Talking with several distributors this week it is clear that attitudes towards credit management are starting to improve. Almost a year since the first tremors of the Dubai ‘runaway resellers’ episode were felt in the market, there is a growing feeling that credit insurers are also beginning to restore faith in the channel again.

Now is the time for the distribution sector to responsibly build on this sentiment for the sake of healthy business.

Let’s face it, distributors do not find it particularly adulatory to be looked upon as banks, but for as long as I can remember the ability to extend credit has taken on the same kind of operational importance as more traditional functions such as stock availability and logistics.

The relationship between credit insurers and IT distributors in this region isn’t exactly renowned for being intimate. There are a number of reasons for that. On the one hand, an unwillingness to take risk and a lack of true understanding about the idiosyncrasies of doing business in the regional IT sector has left insurers wary, while on the other hand distributors have been quick to cite a lack of choice and high costs as explanations for their reticence.

There are also historical reasons why some distributors in this region continue to operate without any form of comprehensive credit insurance. Many regard it as an unnecessary commodity because of the unwavering belief in their ability to manage risk independently of third parties. They have built trusting relationships with their customers over a period of years, instilling in them a sense of self-assurance that they can spot a defaulting reseller a mile off.

This approach has its flaws, however. Last summer’s credit crisis resulted in several distributors getting stung in the pocket when fleeing resellers vanished into thin air without settling their balance. The lessons that can be learned from failing to obtain adequate credit insurance are plain for all to see.

I firmly believe that any local distribution house with serious aspirations to grow their business to an enviable size must develop a coherent and responsible credit management policy. Furthermore, they truly have to buy into it and view it as a business enabler, not an inhibitor.

Reputed credit insurers such as Atradius and Euler Hermes have experienced their ups and downs with the IT channel over the years, what with massive consolidation in Europe and the volatility of the market in general. As a result they no longer trade with just anyone and distributors wanting to strengthen their relationship with such providers need to understand that.

These guys want to engage with distribution houses that have the processes, systems and controls in place to manage their credit in a logical and consistent way, instead of taking an irrational scattergun approach to financial management.

What is also becoming clear from distributors that are engaging with insurers of this nature is that an increasing emphasis is being placed on customer breadth. Who you extend credit to, and exactly how much you extend, counts for everything when it comes to risk assessment. Those distributors guilty of overtrading with some of the resellers that went AWOL last year still have the financial scars to prove it.

“These days you have got to make sure that you don’t have 10% of your exposure concentrated into the hands of one customer,” explained one Middle East distribution source just recently. “Credit insurers want to see you splitting the risk — that really is the key.”

Fortunately, the concept of customer breadth plays firmly into the hands of the distribution channel given it is also a major focus area for the vendor community. In the volume market at least, manufacturers want to work with distributors with access to the widest customer base possible. A reliance on just one or two big-spending customers is no longer seen as an acceptable strategy.

If tales of credit insurers showing more confidence in the Middle East distribution sector persist then it should be welcomed because the chances of business being conducted in a healthy, and ultimately less risky, manner will increase tremendously. Not only does credit insurance have an important role to play in protecting cashflow and profit, but it can strengthen the business relationship a wholesaler enjoys with suppliers, customers and partners.

A study carried out in Europe last year revealed that in terms of credit operating costs as a percentage of sales volume, an average of 1.38% of a company’s annual sales could be saved by the existence of a credit insurance policy.

Let’s assume for a moment that this figure is relevant to the Middle East and put it into some kind of context. On the basis that the average turnover of the top 15 largest UAE-based distributors in 2006 was US$200m, the saving from having credit insurance would equate to US$2.76m a year — not exactly a figure to be sniffed at when you consider the challenges of operating in this sector.

What’s more, research shows that credit insured firms generally enjoy healthier relationships with their banks, leading to such advantages as better access to short-term finance and capital. Now is as good a time as any for distributors and sub-distributors to decide if adequate credit insurance is an unnecessary luxury or a vital tool for growth.

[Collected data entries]
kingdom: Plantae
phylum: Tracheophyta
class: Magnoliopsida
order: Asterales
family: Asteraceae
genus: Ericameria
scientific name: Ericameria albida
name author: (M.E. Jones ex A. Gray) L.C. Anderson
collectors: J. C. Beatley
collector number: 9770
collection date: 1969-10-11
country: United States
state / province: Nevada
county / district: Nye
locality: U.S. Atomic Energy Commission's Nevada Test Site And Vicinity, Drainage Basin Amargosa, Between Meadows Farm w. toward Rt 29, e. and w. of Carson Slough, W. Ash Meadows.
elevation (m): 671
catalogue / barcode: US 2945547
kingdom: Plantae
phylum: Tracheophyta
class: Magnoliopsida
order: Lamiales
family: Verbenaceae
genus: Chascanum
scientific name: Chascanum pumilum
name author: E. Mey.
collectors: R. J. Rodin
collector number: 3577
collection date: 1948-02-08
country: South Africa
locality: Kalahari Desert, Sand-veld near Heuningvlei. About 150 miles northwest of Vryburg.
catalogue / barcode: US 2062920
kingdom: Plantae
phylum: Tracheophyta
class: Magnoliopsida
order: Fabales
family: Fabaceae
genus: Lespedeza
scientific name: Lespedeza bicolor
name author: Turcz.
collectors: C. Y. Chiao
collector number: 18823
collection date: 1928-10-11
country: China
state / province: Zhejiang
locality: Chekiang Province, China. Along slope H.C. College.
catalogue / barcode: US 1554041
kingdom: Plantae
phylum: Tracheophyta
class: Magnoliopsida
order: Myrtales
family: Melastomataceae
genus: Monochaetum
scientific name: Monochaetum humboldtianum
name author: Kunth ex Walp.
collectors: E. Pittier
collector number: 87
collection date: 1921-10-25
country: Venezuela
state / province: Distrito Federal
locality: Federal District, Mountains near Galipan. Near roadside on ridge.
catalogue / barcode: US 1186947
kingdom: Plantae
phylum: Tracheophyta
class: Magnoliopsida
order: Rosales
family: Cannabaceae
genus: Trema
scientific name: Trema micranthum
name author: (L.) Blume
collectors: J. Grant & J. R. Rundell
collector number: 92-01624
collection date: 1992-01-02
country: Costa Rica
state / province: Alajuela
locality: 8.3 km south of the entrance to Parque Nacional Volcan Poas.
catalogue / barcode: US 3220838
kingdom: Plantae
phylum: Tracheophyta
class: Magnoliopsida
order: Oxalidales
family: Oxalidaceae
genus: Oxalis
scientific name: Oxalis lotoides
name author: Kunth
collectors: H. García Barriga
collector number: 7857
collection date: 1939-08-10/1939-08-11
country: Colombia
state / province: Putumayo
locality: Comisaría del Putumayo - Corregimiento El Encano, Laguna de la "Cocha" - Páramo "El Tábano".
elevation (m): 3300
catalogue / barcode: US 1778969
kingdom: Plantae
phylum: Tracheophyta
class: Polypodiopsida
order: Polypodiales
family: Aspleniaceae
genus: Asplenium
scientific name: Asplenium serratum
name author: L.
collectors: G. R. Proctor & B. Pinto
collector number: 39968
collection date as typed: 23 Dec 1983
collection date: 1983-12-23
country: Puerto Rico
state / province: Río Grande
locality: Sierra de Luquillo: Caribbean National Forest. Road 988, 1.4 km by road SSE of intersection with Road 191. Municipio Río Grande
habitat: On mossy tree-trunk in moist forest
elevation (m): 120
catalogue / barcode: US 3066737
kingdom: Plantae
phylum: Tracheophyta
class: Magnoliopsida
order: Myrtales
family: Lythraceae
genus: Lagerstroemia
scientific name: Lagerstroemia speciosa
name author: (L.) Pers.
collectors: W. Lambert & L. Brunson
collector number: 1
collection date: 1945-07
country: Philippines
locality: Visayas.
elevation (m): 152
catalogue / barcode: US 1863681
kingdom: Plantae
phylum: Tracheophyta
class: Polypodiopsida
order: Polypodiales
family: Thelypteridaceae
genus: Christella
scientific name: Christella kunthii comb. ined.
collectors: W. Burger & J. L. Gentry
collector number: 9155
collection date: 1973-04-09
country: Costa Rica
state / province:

TASKS TO CARRY OUT »
1 – Return the passage of the credit insurance article that starts at "There are also" and ends at "all to see.".
2 – Report each line of the records that includes the string "country".
The records are unrelated to the credit insurance article.

RESULTS FOR THE EXERCISE »
1 –
There are also historical reasons why some distributors in this region continue to operate without any form of comprehensive credit insurance. Many regard it as an unnecessary commodity because of the unwavering belief in their ability to manage risk independently of third parties. They have built trusting relationships with their customers over a period of years, instilling in them a sense of self-assurance that they can spot a defaulting reseller a mile off.

This approach has its flaws, however. Last summer’s credit crisis resulted in several distributors getting stung in the pocket when fleeing resellers vanished into thin air without settling their balance. The lessons that can be learned from failing to obtain adequate credit insurance are plain for all to see.

2 –
country: United States
country: South Africa
country: China
country: Venezuela
country: Costa Rica
country: Colombia
country: Puerto Rico
country: Philippines
country: Costa Rica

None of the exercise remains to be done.